Copy the listing below word for word, leaving out the pictures.
-- START --
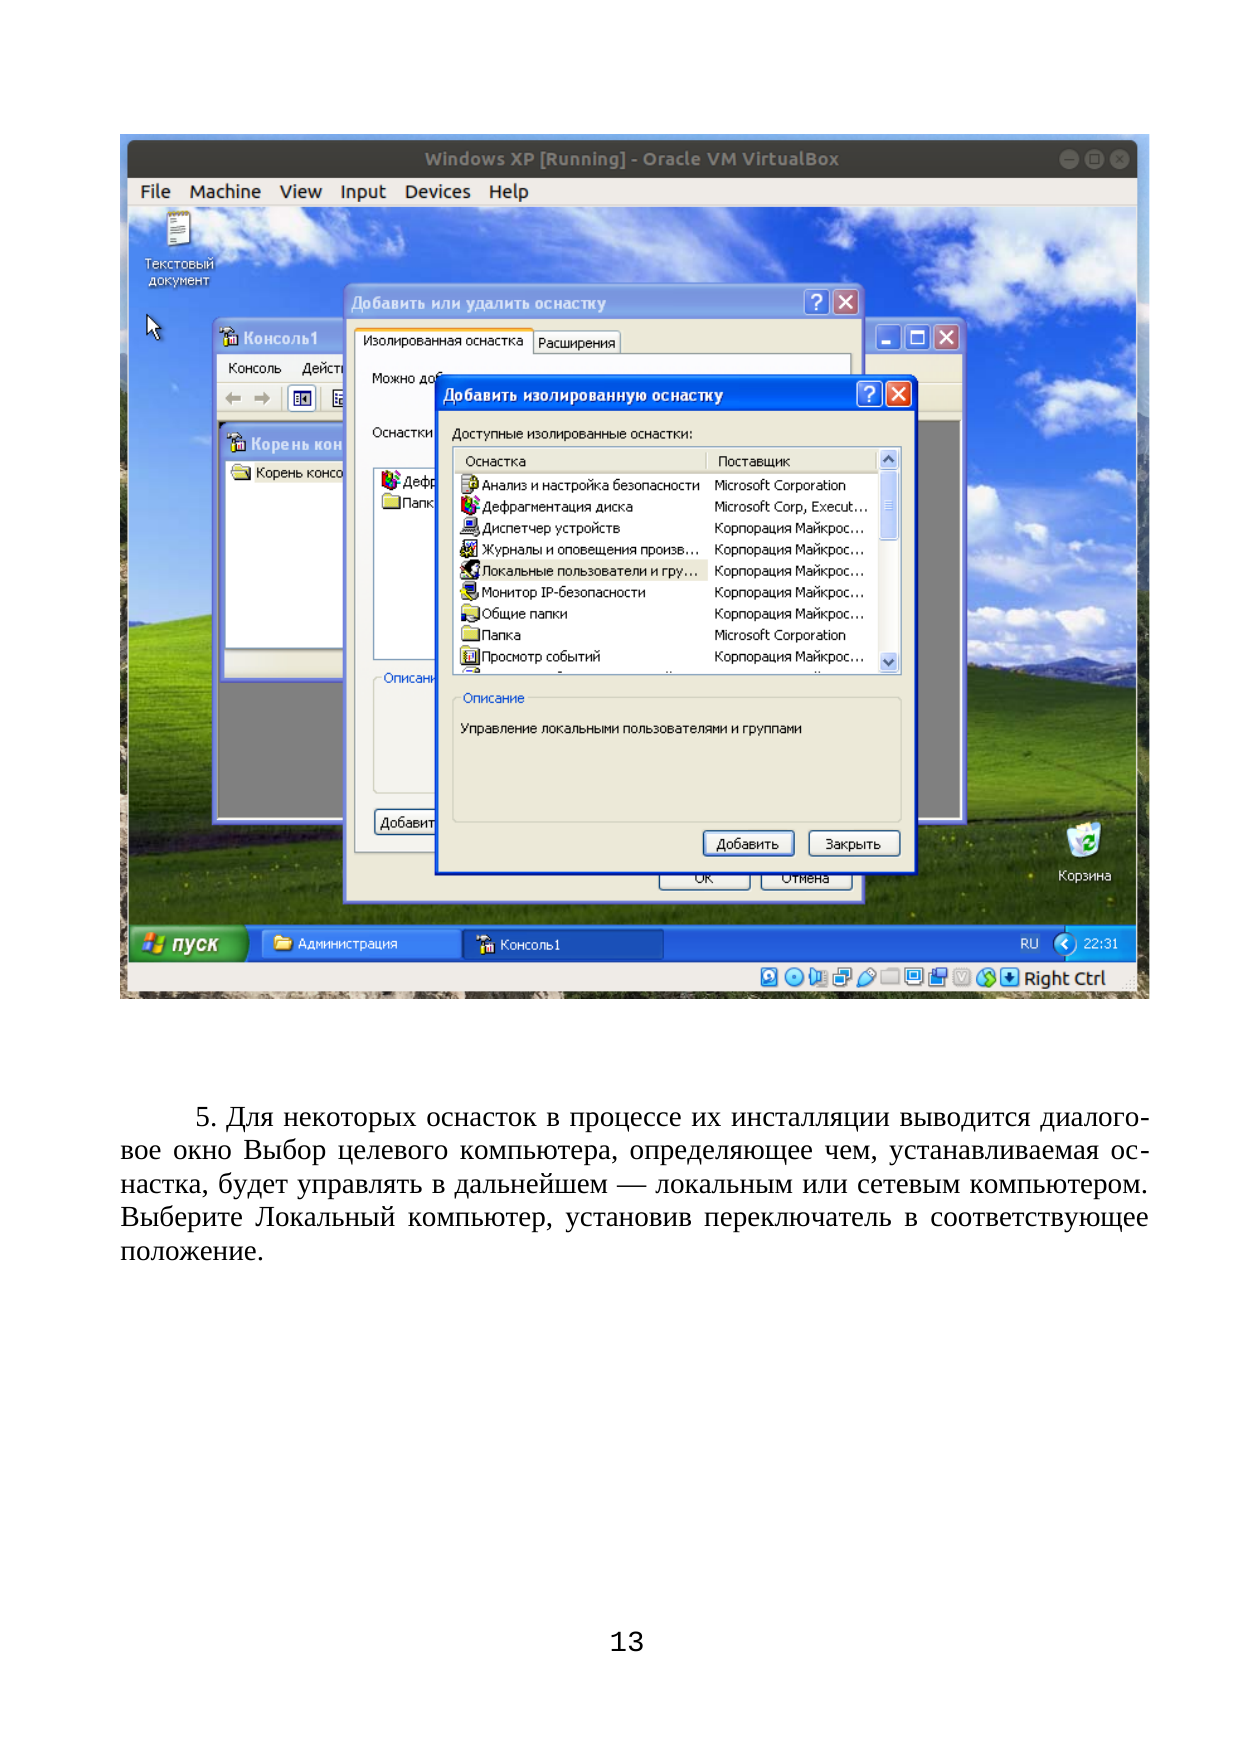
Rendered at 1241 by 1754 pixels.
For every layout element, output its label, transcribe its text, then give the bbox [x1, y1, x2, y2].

list Для некоторых оснасток в процессе их инсталляции выводится диалого­вое окно Выбор целевого компьютера, определяющее чем, устанавливаемая ос­настка, будет управлять в дальнейшем — локальным или сетевым компьютером. Выберите Локальный компьютер, установив переключатель в соответствующее положение. [120, 1099, 1149, 1267]
picture [120, 134, 1150, 999]
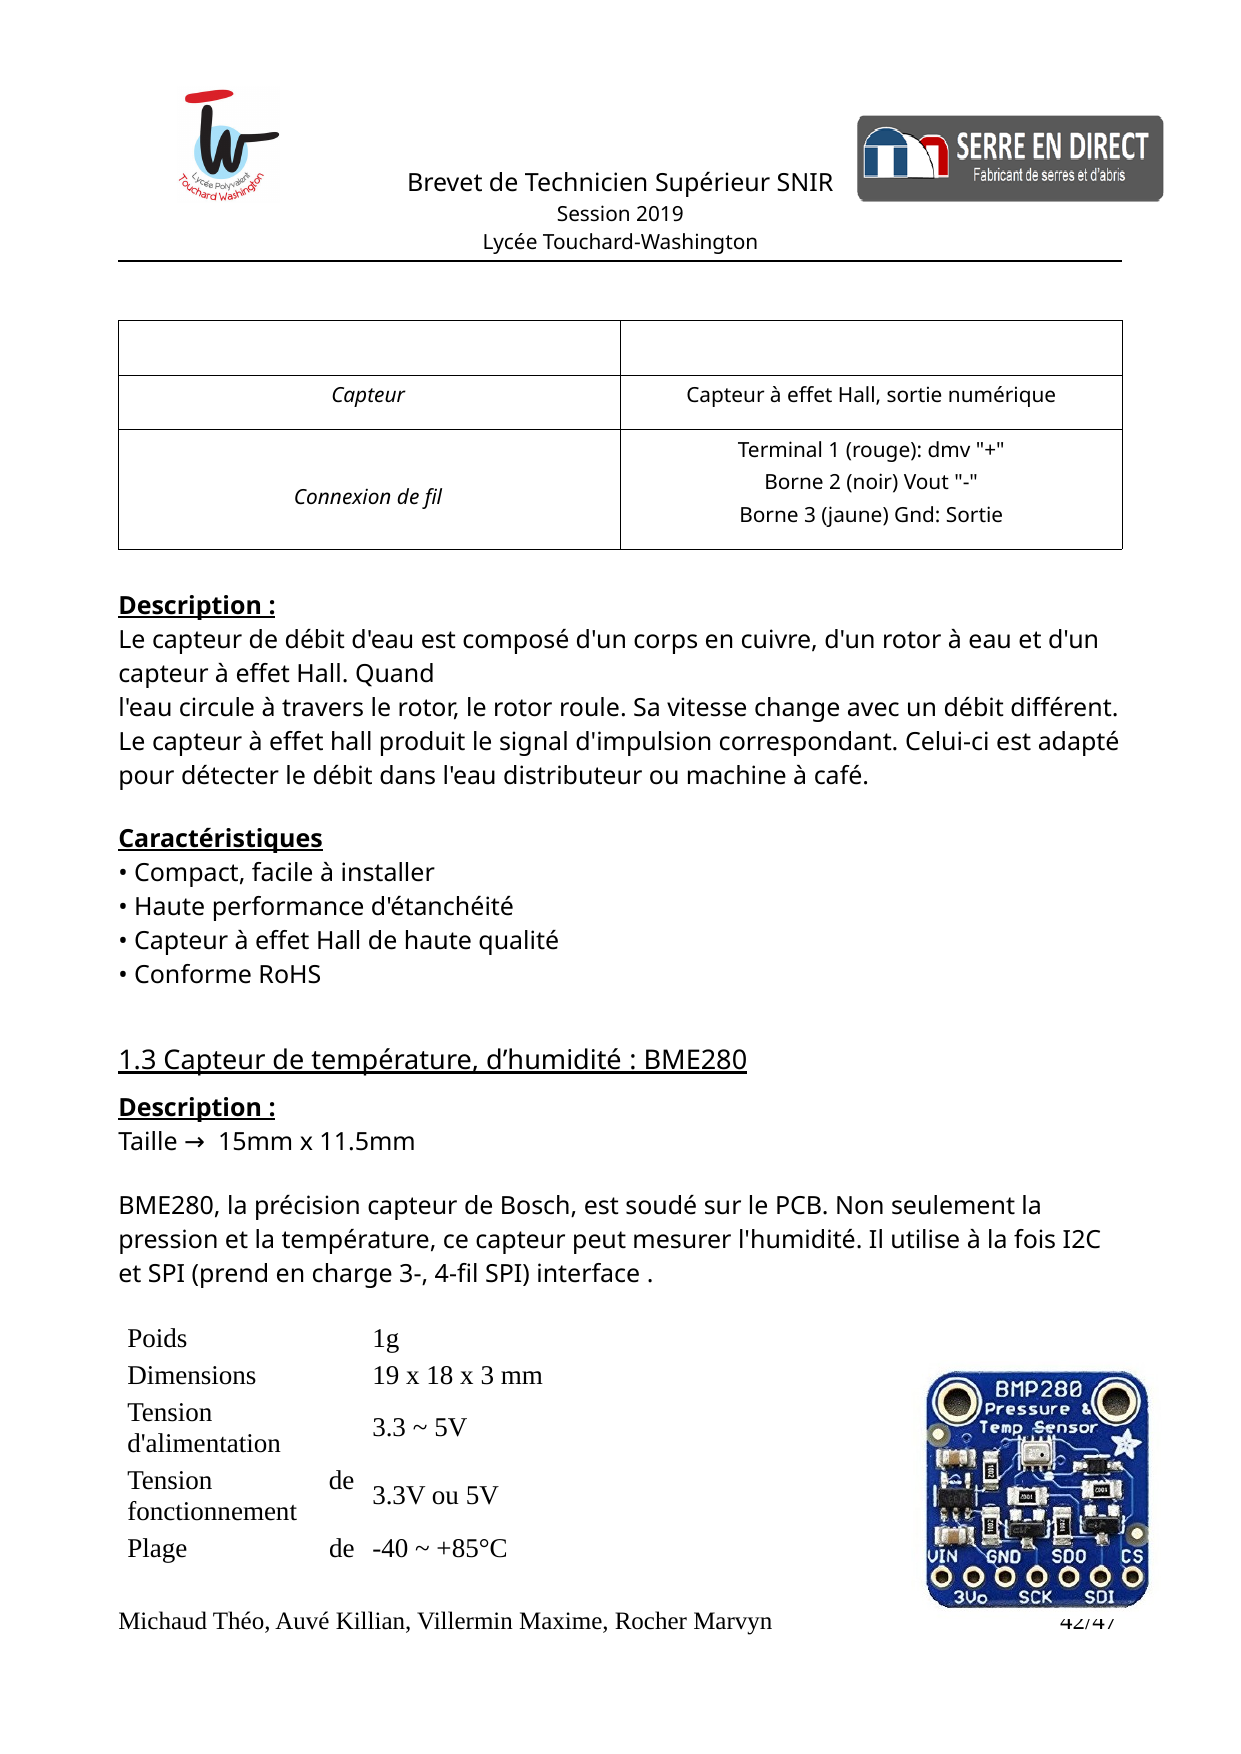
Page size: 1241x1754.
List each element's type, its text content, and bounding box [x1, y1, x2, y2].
-- END --
Result:
Rendered at 1241 by 1754 pixels.
For every layout element, output its label, transcribe its text, then give the bbox [x1, y1, x2, y2].

list Для некоторых оснасток в процессе их инсталляции выводится диалого­вое окно Выбор целевого компьютера, определяющее чем, устанавливаемая ос­настка, будет управлять в дальнейшем — локальным или сетевым компьютером. Выберите Локальный компьютер, установив переключатель в соответствующее положение. [120, 1099, 1149, 1267]
picture [120, 134, 1150, 999]
Page size: 1241x1754.
List each element's type, its text content, and bounding box [x1, y1, x2, y2].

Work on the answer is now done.